After receiving her MA in 2013 through the Plus One program in History, Hinderliter spent the next two years working at the Trinity College Library in Hartford, CT. But that senior project continued to percolate in the back of her mind. Those interviews were too important to sit, unused, on her computer, she realized. Either they needed to be deposited in an archive for other scholars to use in the writing of the women’s health movement, or she needed to use them herself. She soon realized she wanted to be the scholar to write that history. And so, in the winter of 2014-15, she applied to graduate school.
This spring, Hinderliter is completing her first year in the Ph.D. program in History at the University of South Carolina. Having grown up in Pennsylvania and attended college in the Northeast, she is enjoying diversifying her experiences as a student and a teacher at a large, public Southern university and getting a Southern perspective on both women’s history and Jewish Studies.
Right away Hinderliter had the opportunity to continue her own research. Invited to attend the 40th anniversary celebration of the National Women’s Health Network in November 2015, she met many of the Network’s founders and early board members and collected additional oral histories. She has maintained her focus on Jewish women, struck by their continued absence in existing scholarship on the movement. New books have appeared on African American and Latina women, she observes, but little attention has been paid to the specificity of Jewish women’s involvement, perhaps because of the assumption that Jews’ whiteness made them indistinguishable from other white activists.
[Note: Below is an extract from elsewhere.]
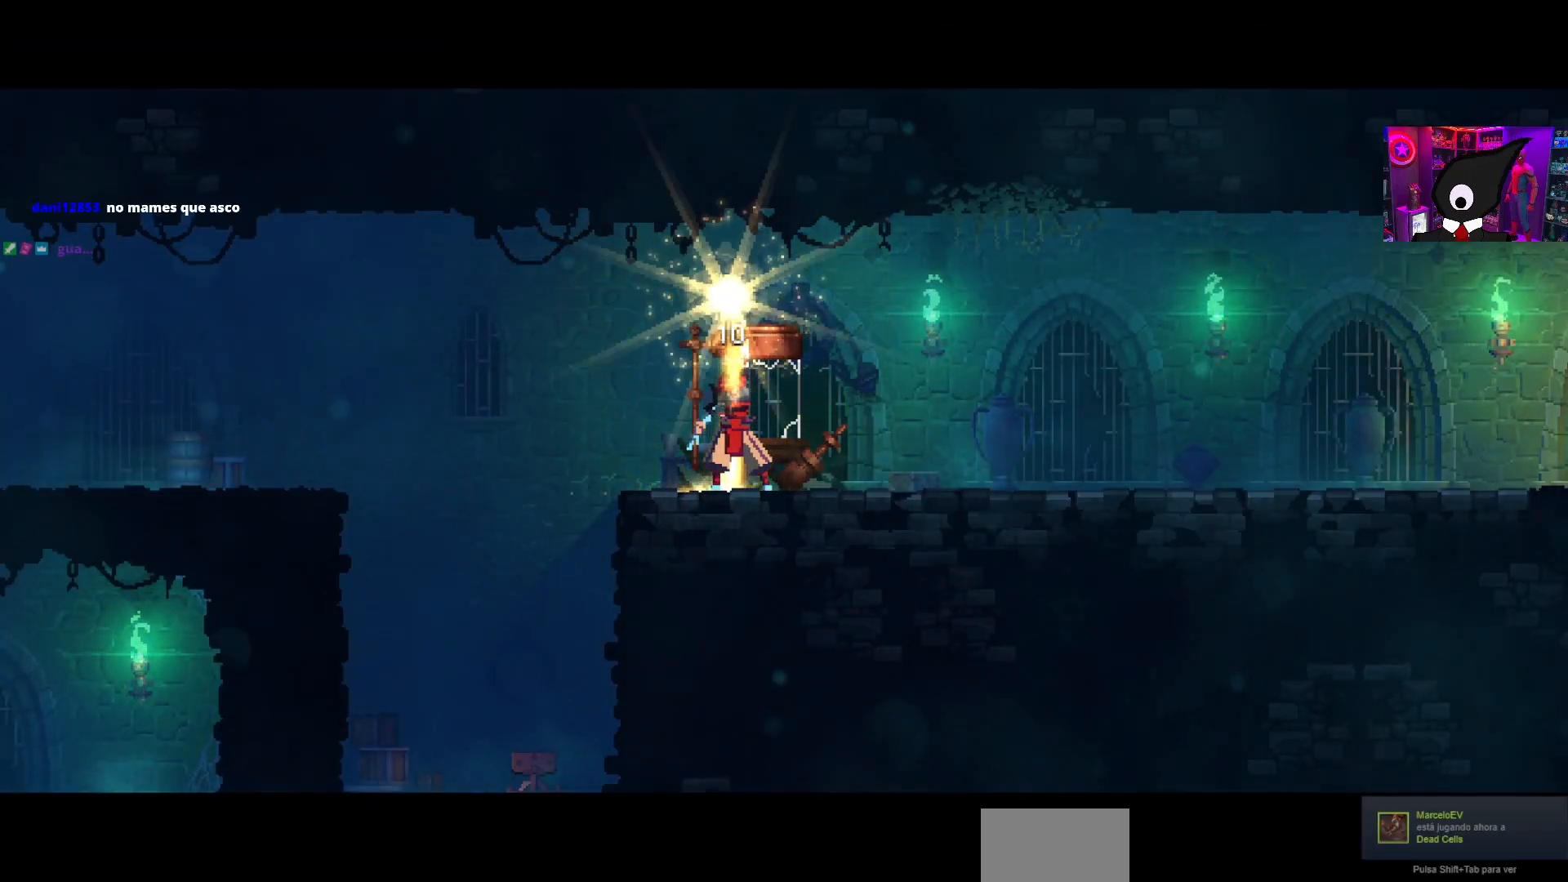
{"buttons": [], "right_stick": "center", "events": []}
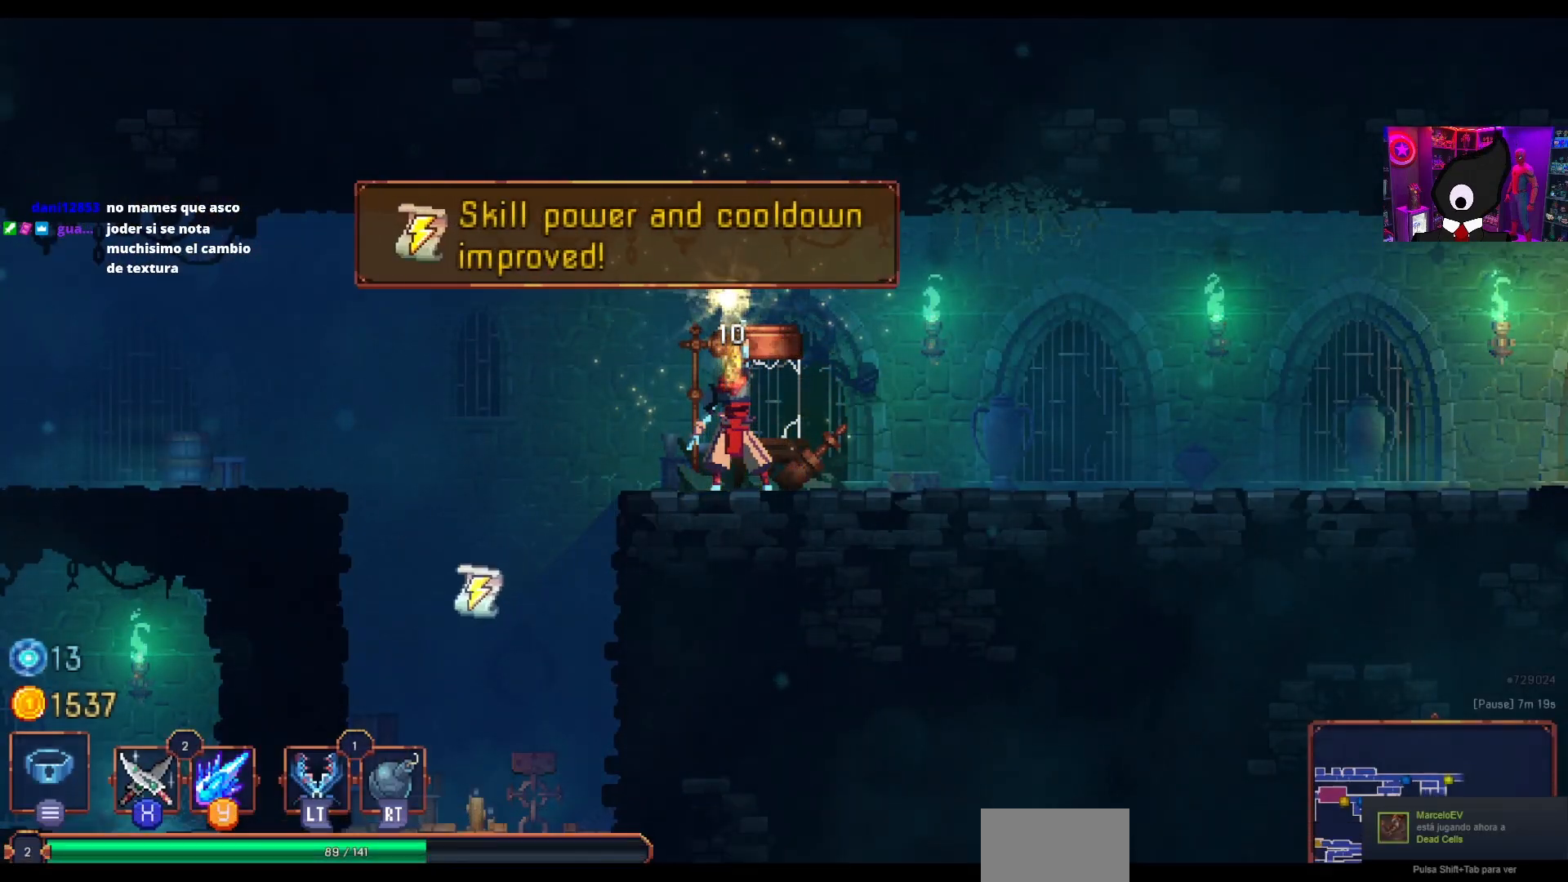
{"buttons": [], "right_stick": "center", "events": []}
In early April, Hinderliter presented her first academic paper, speaking on “Activist Bodies, Jewish Identities: Profiles of Jewish American Feminists in the Women’s Health Movement, 1968-Present” on a panel on Race, Politics, and Health at the Southeastern Women’s Studies Association conference.
This summer, Hinderliter plans to continue conducting interviews, as well as to examine the personal papers of some of the founders of the modern women’s health movement, housed at Harvard’s Schlesinger Library and Duke University. She would also like to broaden the project beyond the Northeast by exploring the participation of Jewish women from Southeastern states.
After receiving her Ph.D., Hinderliter hopes ultimately to return to the field of public history that she pursued for her masters, or to work with a humanities organization. She is committed to getting the story of Jewish women in the women’s health movement into the historical narrative and into public consciousness. Touching as it does upon women’s health, the role of the federal government in health care, and the body as a point of feminist activism, the topic has tremendous contemporary relevance.
Looking back at her time at Northeastern, Hinderliter credits her experiential education, in particular her co-op at the Northeastern University Archives and Special Collections and her internship at the Paul Revere House for her MA in Public History, for providing her with many useful skills. Even more importantly, however, she reflects on the importance of the synergy between her History major and Jewish Studies minor. “Having the opportunity to be in the History Department and the Jewish Studies program gave me many ways to integrate the two,” she remembers. “All of the classes in my Jewish Studies minor helped me to think about Jewish identity, ethnic identity, immigration, the history of the United States and where Jews belong in it. Jewish Studies was one of the best things I did as an undergraduate.”